Optical and exposure parameters:

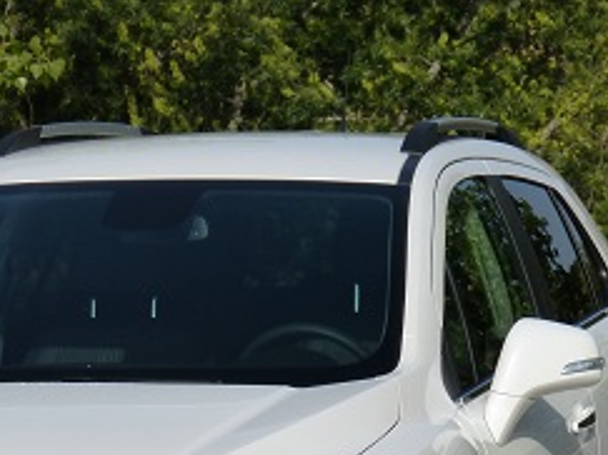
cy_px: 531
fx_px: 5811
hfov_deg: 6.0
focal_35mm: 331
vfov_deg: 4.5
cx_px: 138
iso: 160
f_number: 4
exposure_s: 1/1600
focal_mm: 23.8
...
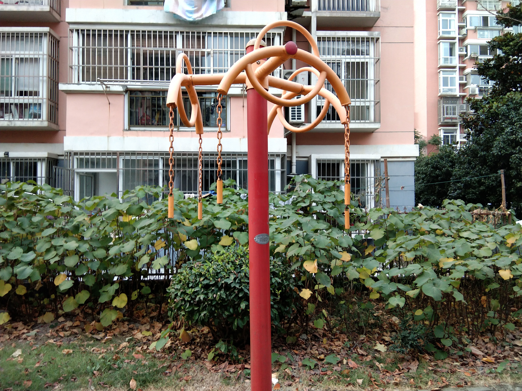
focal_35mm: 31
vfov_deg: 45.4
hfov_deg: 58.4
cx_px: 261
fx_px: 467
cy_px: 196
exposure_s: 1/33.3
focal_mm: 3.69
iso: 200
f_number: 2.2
---
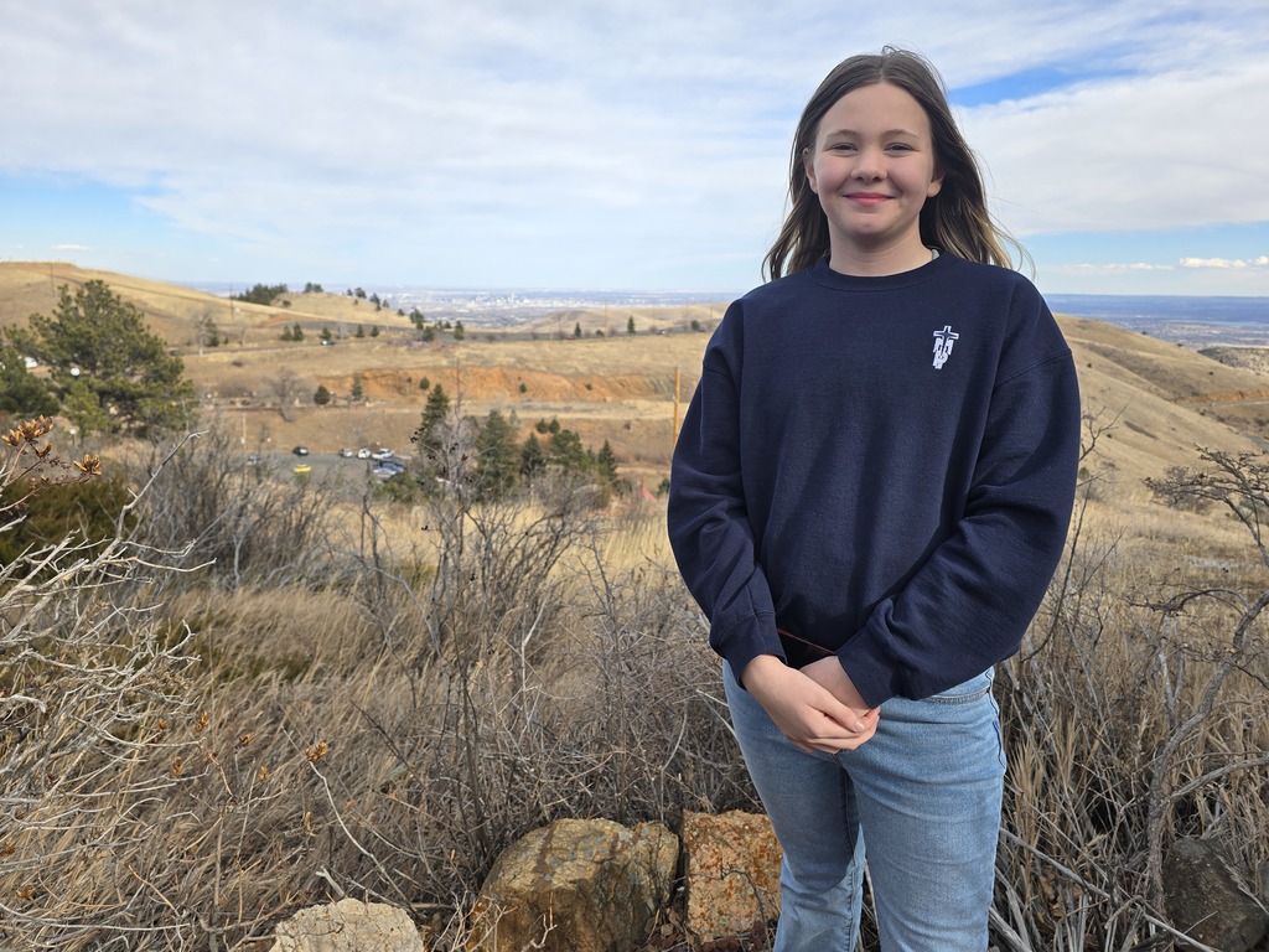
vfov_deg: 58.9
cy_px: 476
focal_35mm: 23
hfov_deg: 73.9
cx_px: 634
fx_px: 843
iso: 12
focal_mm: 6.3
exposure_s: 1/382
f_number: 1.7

What to work on: After locating the line holding "focal_35mm: 331" above, output exactly that line and every line after it through the line holding "focal_mm: 23.8". Include nothing else.

Result of this task:
focal_35mm: 331
vfov_deg: 4.5
cx_px: 138
iso: 160
f_number: 4
exposure_s: 1/1600
focal_mm: 23.8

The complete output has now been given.